Selain ketiga pemenang tersebut, juri juga menetapkan perhatian khusus (special mention) kepada dua karya film lain, yakni Perempuan Pembela HAM di Papua karya Tim Perempuan dan Anak, LBH Papua serta Tantangan Perempuan Pembela HAM di Era Digital karya Luh Made Kristianti, Shevierra Damadiyah, dan Irfan Marzuki.
Dalam acara tersebut, para perempuan pembela HAM menyuarakan aspirasi mereka, terutama mendesak pemerintah segera menuntaskan kasus pelanggaran HAM masa lalu dan masa kini.
Staf Khusus Menteri Pemberdayaan Perempuan dan Perlindungan Anak (PPPA) Agung Putri Astrid memberikan apresiasi terhadap pembuatan film dokumenter dan lomba yang diselenggarakan. Ia berharap film tersebut bisa diputar juga di lingkungan Kementerian PPPA.

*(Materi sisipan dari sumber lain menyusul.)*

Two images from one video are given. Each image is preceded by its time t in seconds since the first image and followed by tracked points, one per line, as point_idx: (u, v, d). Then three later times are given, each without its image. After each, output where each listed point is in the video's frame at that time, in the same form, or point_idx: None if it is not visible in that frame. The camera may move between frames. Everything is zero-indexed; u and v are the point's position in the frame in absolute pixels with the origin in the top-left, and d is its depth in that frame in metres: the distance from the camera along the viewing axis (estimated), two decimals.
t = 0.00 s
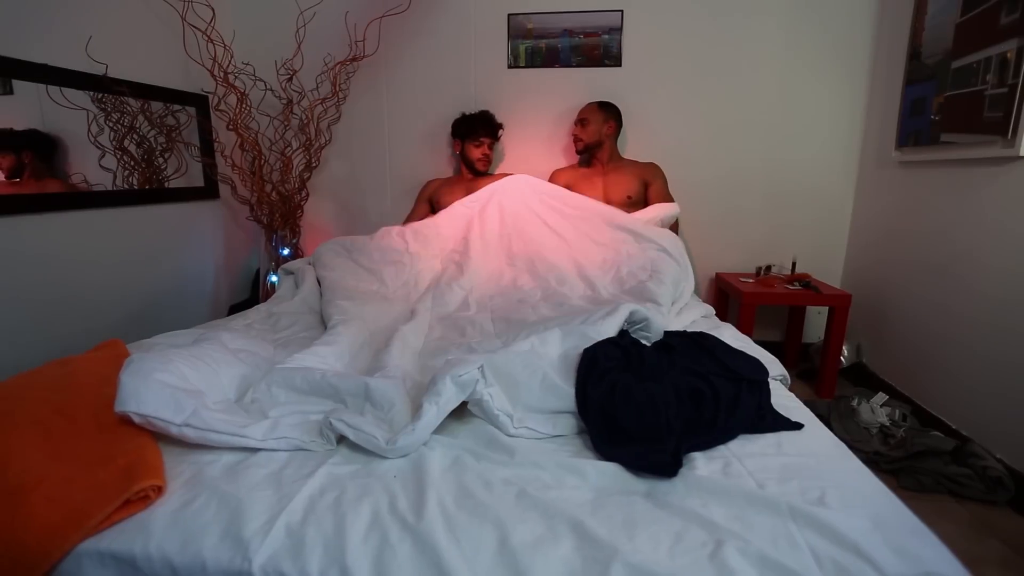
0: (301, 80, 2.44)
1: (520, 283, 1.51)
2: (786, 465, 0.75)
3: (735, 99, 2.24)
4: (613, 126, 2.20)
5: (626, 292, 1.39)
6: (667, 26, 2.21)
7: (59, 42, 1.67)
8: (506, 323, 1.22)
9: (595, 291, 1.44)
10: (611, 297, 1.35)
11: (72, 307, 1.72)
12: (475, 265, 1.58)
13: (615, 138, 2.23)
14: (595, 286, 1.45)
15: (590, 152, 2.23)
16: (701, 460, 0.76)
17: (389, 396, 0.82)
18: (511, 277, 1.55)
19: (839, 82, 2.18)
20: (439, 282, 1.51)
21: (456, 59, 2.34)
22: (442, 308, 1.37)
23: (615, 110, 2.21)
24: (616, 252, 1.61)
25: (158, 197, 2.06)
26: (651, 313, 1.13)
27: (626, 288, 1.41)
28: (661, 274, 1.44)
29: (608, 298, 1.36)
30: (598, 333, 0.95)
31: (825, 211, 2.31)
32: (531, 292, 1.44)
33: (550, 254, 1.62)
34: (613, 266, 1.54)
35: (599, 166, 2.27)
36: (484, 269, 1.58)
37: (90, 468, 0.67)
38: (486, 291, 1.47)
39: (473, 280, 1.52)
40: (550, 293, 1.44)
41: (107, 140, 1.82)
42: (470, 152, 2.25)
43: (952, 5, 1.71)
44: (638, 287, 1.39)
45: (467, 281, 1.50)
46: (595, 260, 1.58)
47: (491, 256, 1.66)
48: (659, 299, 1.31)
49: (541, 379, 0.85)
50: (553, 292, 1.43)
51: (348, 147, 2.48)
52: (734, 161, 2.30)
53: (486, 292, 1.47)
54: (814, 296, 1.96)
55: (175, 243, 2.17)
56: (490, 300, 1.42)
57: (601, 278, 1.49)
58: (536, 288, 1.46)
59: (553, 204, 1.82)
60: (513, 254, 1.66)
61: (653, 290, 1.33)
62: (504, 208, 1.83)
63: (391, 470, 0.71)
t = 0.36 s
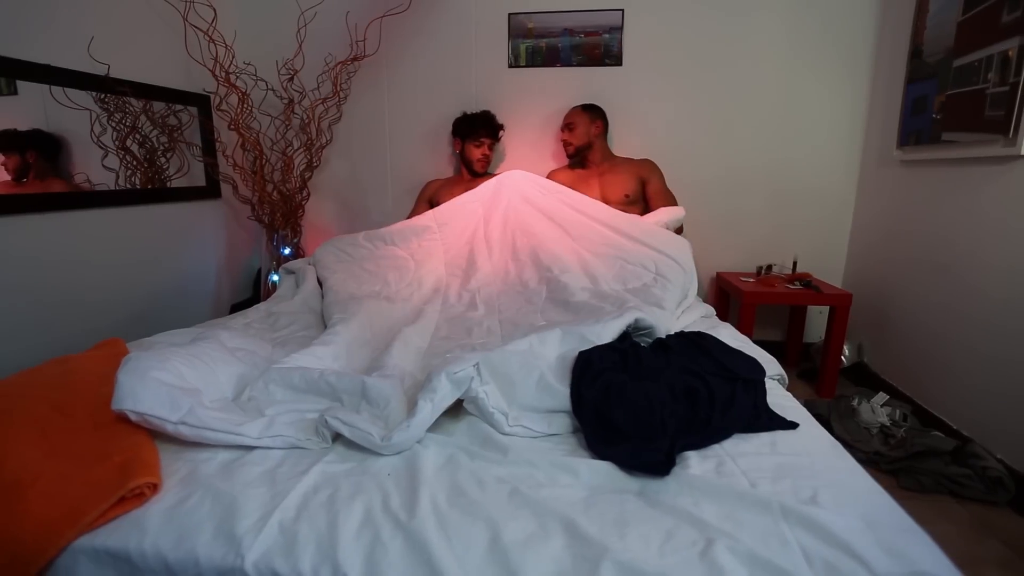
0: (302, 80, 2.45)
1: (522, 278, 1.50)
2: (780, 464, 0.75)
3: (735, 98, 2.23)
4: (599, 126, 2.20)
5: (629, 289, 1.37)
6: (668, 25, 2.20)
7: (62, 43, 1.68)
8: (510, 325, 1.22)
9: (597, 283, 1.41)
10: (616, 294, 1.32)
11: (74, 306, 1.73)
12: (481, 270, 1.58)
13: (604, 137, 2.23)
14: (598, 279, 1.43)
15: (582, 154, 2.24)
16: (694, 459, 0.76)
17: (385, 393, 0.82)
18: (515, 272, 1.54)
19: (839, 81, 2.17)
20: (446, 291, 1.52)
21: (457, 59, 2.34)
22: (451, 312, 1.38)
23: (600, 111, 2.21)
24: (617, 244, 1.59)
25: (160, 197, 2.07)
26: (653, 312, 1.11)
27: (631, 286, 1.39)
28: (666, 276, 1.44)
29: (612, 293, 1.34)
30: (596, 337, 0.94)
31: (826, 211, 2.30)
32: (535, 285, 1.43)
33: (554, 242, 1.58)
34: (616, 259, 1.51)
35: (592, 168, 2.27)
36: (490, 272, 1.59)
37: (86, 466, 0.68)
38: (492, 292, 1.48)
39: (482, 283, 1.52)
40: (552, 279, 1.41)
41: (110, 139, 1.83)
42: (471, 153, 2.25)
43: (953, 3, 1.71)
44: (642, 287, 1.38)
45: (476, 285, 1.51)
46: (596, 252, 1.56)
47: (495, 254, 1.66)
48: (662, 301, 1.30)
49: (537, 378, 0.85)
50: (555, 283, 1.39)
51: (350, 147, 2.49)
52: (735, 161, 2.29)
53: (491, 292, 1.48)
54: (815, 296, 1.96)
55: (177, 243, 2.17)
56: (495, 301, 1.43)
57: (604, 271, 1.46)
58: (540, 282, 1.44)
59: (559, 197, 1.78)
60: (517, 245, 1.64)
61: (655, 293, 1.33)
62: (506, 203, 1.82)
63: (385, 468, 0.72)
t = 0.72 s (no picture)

Dia sepakat, pengalaman PPHAM harus terus disuarakan untuk membangun kesadaran masyarakat. ”Film ini akan membantu kami menyuarakan di internal kementerian/lembaga tentang apa yang dilakukan teman-teman di lapangan juga adalah bagian dari gerakan pengarusutamaan jender,” ujar Agung Putri.
Hadir juga dalam acara itu Veryanto Sitohang (komisioner Komnas Perempuan), Asisten Deputi di Kementerian PPPA Nyimas Aliyah, pembuat video dan film dokumenter, serta perwakilan PPHAM di Indonesia.